Suspending Myanmar might seem unconstructive at a time of worsening violence and throttled access to the outside world. There is also the fear that ASEAN might lose its leverage with the junta, driving those in power into the hands of larger neighbors with vested interests. This, however, assumes that ASEAN even has sufficient influence at the moment, that ASEAN governments are all closely aligned to pressure the Tatmadaw, that continued engagement will substantively change the situation on the ground, or that any one country commands enough heft to make an impact alone or without pushback from others.
ASEAN’s lack of agility in decision-making may be acceptable – even desirable – in certain circumstances. However, the risk of a protracted conflict and a humanitarian emergency spilling over borders is not one of those situations. The solution may be to unshackle ASEAN member-states from the constraining formalities of organizational bureaucracy while still working closely behind the scenes plurilaterally, as is effectively the case now.
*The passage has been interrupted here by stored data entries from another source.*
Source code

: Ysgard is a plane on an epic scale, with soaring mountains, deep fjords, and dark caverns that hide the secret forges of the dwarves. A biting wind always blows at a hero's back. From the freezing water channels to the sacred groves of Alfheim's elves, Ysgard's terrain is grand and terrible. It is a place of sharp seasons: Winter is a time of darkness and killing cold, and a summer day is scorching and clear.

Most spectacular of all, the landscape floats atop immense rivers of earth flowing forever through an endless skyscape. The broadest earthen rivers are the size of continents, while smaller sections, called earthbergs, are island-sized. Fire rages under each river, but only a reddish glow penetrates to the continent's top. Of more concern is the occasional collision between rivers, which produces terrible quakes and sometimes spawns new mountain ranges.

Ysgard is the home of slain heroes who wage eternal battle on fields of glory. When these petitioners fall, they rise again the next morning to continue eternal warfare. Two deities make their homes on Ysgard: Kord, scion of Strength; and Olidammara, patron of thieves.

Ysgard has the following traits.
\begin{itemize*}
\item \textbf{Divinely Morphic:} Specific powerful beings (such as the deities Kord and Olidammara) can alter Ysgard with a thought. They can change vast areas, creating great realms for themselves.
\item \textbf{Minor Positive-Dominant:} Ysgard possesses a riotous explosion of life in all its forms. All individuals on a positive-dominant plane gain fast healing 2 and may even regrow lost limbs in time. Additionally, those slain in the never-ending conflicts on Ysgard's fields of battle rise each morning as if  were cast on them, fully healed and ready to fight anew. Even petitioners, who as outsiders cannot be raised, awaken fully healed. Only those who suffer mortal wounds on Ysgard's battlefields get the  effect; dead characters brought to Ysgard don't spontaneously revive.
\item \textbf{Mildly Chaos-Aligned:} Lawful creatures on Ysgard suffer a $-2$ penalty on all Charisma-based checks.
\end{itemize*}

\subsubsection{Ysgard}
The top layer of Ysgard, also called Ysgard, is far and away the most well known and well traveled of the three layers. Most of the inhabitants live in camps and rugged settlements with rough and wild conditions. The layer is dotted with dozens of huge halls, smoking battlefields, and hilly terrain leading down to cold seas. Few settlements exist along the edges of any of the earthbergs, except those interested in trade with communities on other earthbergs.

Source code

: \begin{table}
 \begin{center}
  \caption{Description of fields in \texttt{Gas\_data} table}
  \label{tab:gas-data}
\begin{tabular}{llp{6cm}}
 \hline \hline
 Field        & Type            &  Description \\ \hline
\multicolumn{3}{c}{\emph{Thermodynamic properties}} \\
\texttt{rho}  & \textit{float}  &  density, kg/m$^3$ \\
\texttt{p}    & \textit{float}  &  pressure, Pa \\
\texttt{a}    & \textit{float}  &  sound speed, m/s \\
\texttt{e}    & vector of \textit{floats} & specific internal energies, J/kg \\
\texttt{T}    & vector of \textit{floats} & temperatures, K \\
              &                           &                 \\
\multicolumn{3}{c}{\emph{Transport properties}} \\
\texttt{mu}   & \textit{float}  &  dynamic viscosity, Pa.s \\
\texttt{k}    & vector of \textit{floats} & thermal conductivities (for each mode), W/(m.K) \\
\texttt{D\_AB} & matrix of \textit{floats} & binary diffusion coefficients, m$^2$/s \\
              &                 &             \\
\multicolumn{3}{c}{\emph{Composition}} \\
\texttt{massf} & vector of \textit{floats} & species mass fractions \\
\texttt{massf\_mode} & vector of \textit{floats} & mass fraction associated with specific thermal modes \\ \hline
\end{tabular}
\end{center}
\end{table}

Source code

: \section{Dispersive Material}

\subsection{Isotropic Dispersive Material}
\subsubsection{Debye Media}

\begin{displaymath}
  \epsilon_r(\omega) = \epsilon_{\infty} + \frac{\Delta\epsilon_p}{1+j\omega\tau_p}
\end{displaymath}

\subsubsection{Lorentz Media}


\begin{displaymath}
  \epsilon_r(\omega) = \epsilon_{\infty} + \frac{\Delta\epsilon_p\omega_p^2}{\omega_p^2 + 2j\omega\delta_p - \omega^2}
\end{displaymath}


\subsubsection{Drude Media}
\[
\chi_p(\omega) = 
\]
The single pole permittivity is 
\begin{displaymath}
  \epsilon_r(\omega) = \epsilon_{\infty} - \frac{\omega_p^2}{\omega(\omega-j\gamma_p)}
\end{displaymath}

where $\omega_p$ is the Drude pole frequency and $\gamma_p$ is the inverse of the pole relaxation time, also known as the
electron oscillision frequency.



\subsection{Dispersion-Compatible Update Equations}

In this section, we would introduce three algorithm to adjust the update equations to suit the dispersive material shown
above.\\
The long term question for ASEAN must be what it hopes to achieve in the long-run for the people of ASEAN. A 2017 Economic Research Institute for ASEAN and East Asia survey on, “What does ASEAN mean to ASEAN peoples?” found that nearly 80 percent of respondents from Myanmar saw the country’s membership of ASEAN as a good thing. Half voiced moderate concern if Myanmar were to leave ASEAN and about a third expressed extreme concern. The survey’s 208 respondents comprised a small sample but the respondents (nearly 97 percent were under 50 years old, 35 percent of whom were aged between 15 and 30) showed an encouraging, if not guarded, optimism of ASEAN. These days, there is only frustration, despair, and anger at ASEAN’s inertia towards #WhatsHappeninginMyanmar by the youths of Myanmar and other Southeast Asian nations on Facebook and Twitter.
ASEAN’s significance to the regional power structure is certainly at stake. But the grouping cannot possibly be credible to external parties if it proves irrelevant to the very people it purports to centre. Without a center, there can be no centrality. The emergency ASEAN Summit, when convened, might do well to keep its people, not just governments, in mind.
Elina Noor is Director, Political-Security Affairs and Deputy Director of the Washington, DC office of the Asia Society Policy Institute.
This article first appeared in The Jakarta Post on 12 April 2021.